Shkodra ist 59 Jahre alt und stammt aus der kleinen Stadt Desivojce. Seit seinem zweiten Lebensjahr lebt er mit seiner Familie in Pristina. Seine beiden Kinder sind vor einigen Jahren zum Studium nach Israel gegangen.
bürokratie Wie dringend seine Gemeinde Unterstützung von außen benötigt, erzählt Shkodra anhand eines Beispiels. Bereits vor 18 Jahren habe seine Gemeinde einen Antrag zur Errichtung einer modernen Synagoge bei den Behörden in der Hauptstadt eingereicht. »Leider hat die lokale Verwaltung es bis heute nicht geschafft, die Bürokratie zu überwinden und ein passendes Baugrundstück für unsere Synagoge auszuweisen«, sagt Shkodra.
Die historische Synagoge von Pristina ließ die kommunistische Regierung Jugoslawiens 1963 abreißen. Seither hat die Gemeinde in der kosovarischen Hauptstadt kein eigenes Bethaus mehr. Auch einen festen Rabbiner gibt es nicht. Der letzte Rabbiner von Pristina, Rabbiner Josif Levi, amtierte bis kurz vor dem Holocaust.
Damals zählte die jüdische Gemeinde im Kosovo rund 1700 Mitglieder. Weniger als die Hälfte überlebte die italienische und später die deutsche Besatzung. Von den im Land verbliebenen Schoa-Überlebenden verließen nach 1948 die meisten den Kosovo und wanderten nach Israel aus.
Die Juden in Pristina benötigen dringend Unterstützung von außen.

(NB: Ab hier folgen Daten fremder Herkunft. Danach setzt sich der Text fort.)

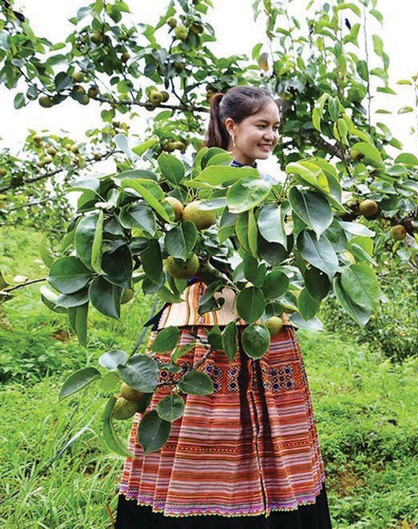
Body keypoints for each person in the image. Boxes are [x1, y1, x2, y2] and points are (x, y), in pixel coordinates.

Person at [116, 86, 332, 529]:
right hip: (205, 319)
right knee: (200, 423)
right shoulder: (203, 186)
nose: (270, 135)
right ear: (231, 127)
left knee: (269, 430)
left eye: (275, 127)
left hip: (261, 316)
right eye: (261, 126)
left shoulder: (273, 191)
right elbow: (181, 253)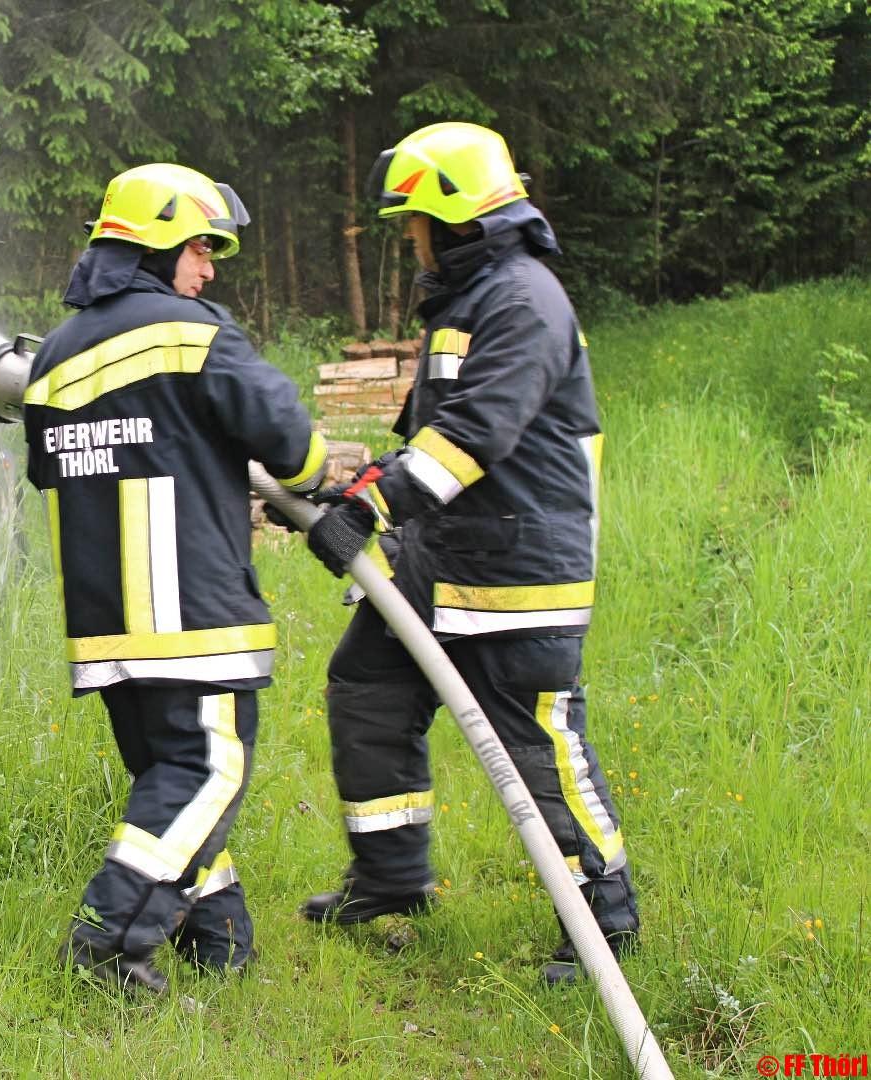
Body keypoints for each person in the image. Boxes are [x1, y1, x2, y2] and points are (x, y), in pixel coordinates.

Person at [293, 122, 639, 986]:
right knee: (367, 691)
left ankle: (606, 914)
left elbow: (476, 435)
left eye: (415, 223)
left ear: (454, 220)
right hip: (437, 564)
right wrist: (366, 490)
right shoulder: (470, 301)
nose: (410, 239)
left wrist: (372, 504)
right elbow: (429, 433)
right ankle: (391, 877)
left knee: (540, 750)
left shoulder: (524, 301)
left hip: (519, 572)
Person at [23, 163, 331, 993]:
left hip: (107, 625)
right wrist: (322, 476)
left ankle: (219, 938)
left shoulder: (54, 356)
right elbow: (293, 445)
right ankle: (105, 939)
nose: (210, 267)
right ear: (158, 244)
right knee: (207, 775)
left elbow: (47, 472)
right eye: (200, 246)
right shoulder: (191, 332)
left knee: (170, 780)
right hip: (193, 614)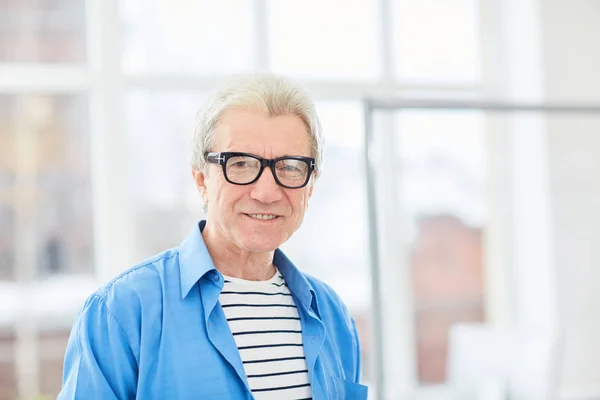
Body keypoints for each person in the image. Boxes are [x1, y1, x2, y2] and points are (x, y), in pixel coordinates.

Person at [58, 73, 367, 399]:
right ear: (202, 180)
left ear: (311, 184)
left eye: (290, 166)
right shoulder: (122, 312)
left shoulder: (334, 316)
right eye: (242, 164)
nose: (266, 192)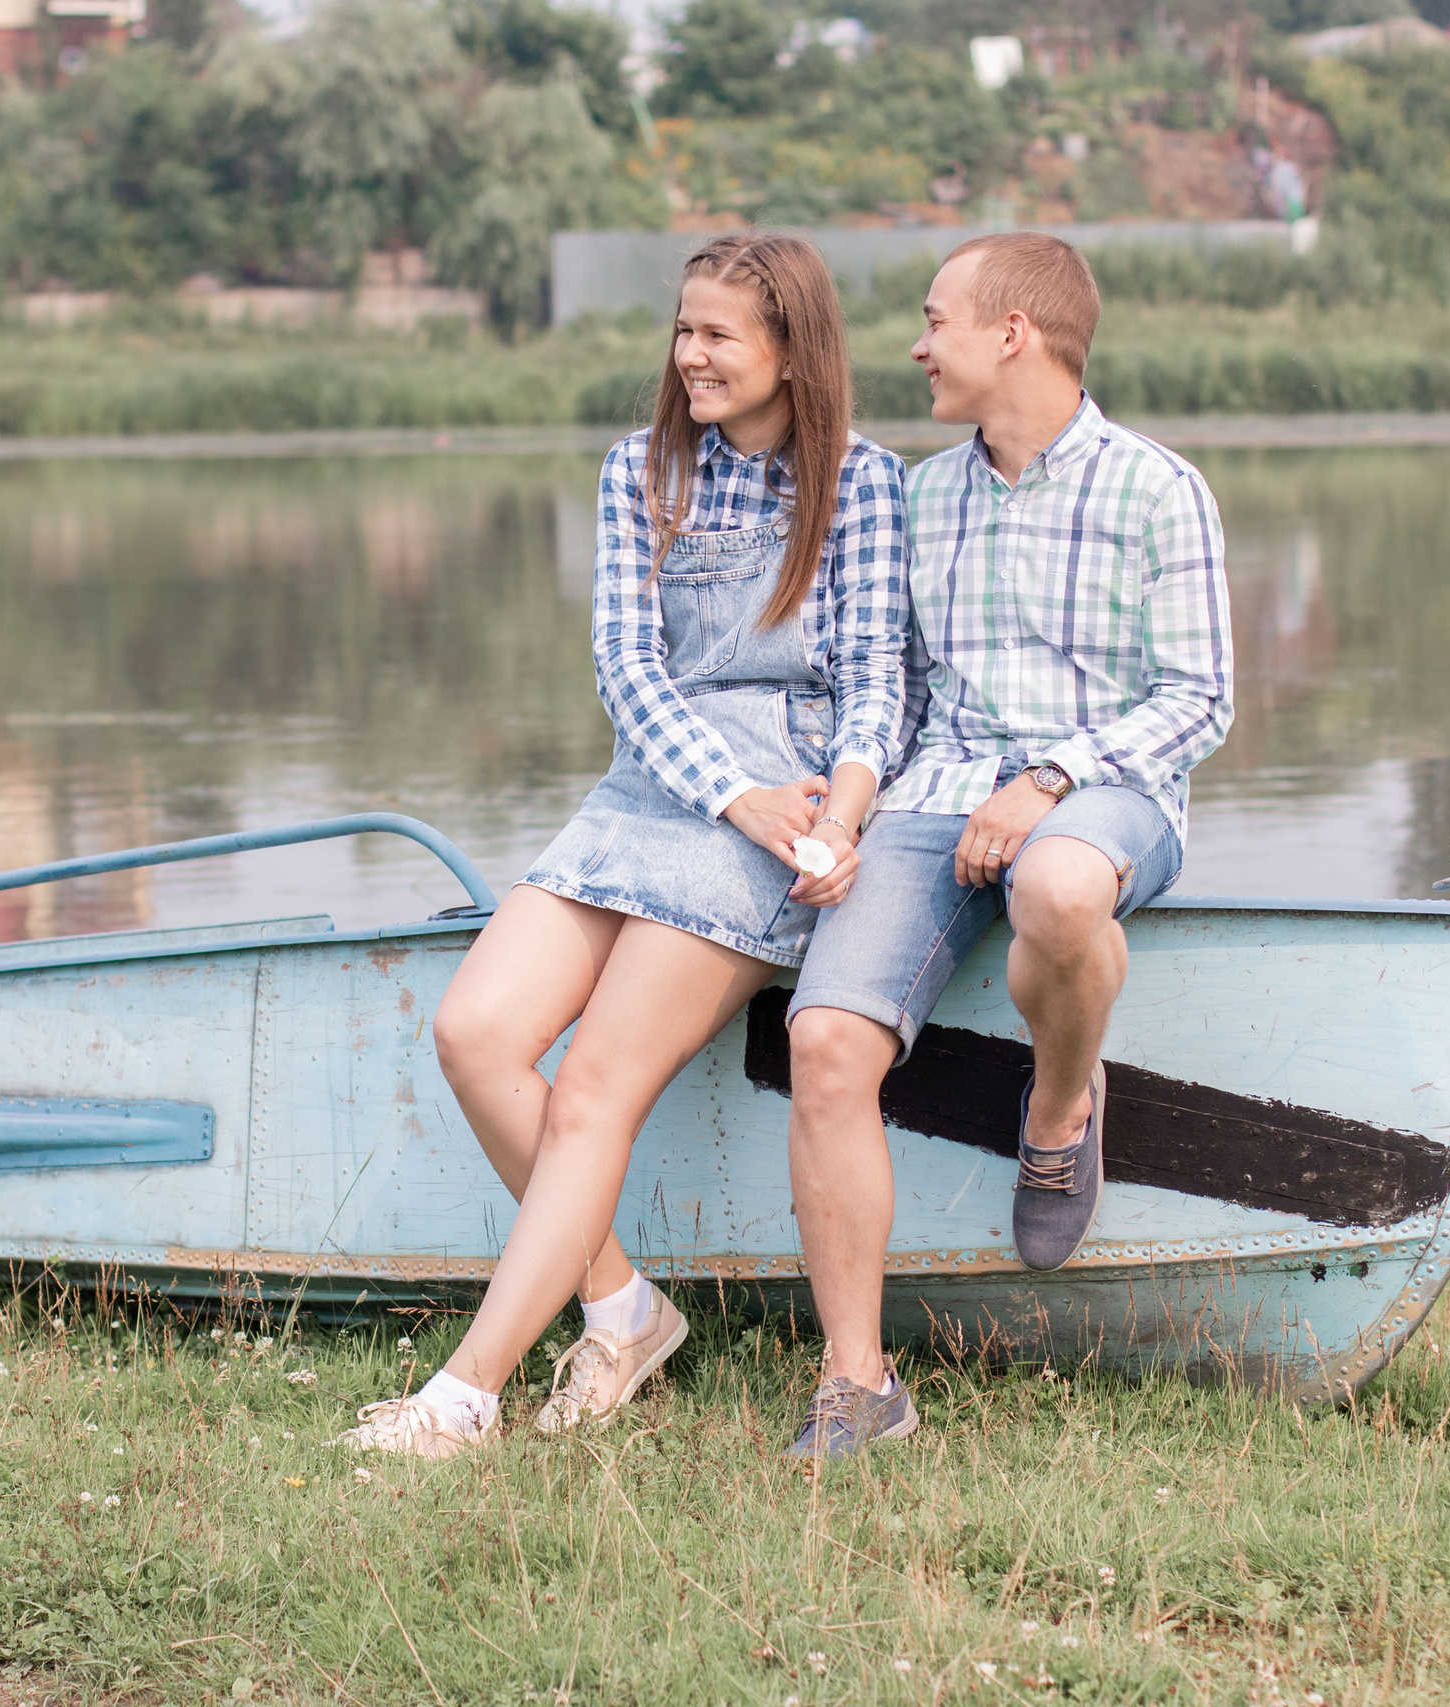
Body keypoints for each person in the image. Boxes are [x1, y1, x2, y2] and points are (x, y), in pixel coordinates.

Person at [336, 232, 910, 1459]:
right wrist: (731, 796)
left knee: (595, 1085)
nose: (689, 355)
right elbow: (628, 670)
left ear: (791, 354)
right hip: (660, 790)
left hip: (788, 812)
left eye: (718, 335)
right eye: (683, 330)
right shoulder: (638, 472)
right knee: (474, 1031)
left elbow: (875, 681)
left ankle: (463, 1399)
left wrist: (834, 817)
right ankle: (621, 1308)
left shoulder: (863, 482)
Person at [779, 232, 1234, 1459]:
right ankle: (859, 1388)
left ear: (1012, 334)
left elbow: (1199, 699)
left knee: (1061, 882)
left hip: (1105, 791)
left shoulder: (1155, 488)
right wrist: (836, 804)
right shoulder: (914, 497)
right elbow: (892, 686)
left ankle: (1057, 1108)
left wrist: (1048, 781)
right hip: (935, 795)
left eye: (936, 321)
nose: (917, 347)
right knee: (822, 1043)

In Prizren hat die jüdische Gemeinde bereits einen ersten Erfolg in Sachen Synagoge erzielt. Dort hat die Verwaltung der Gemeinde ein Haus für ein Museum und einen Betraum zur Verfügung gestellt. In Pristina wartet man weiter.
Gemeindechef Shkodra betont, dass das Problem aber keinesfalls Antisemitismus sei. »Ich bin sehr stolz, dass es in dem Ort, in dem ich geboren wurde und in dem ich lebe, niemals einen Vorfall von Antisemitismus gegeben hat«, sagt er. Das Versagen der Behörden sei im Kosovo ein Problem, das nicht nur die jüdische, sondern alle Religionsgemeinschaften gleichermaßen betreffe.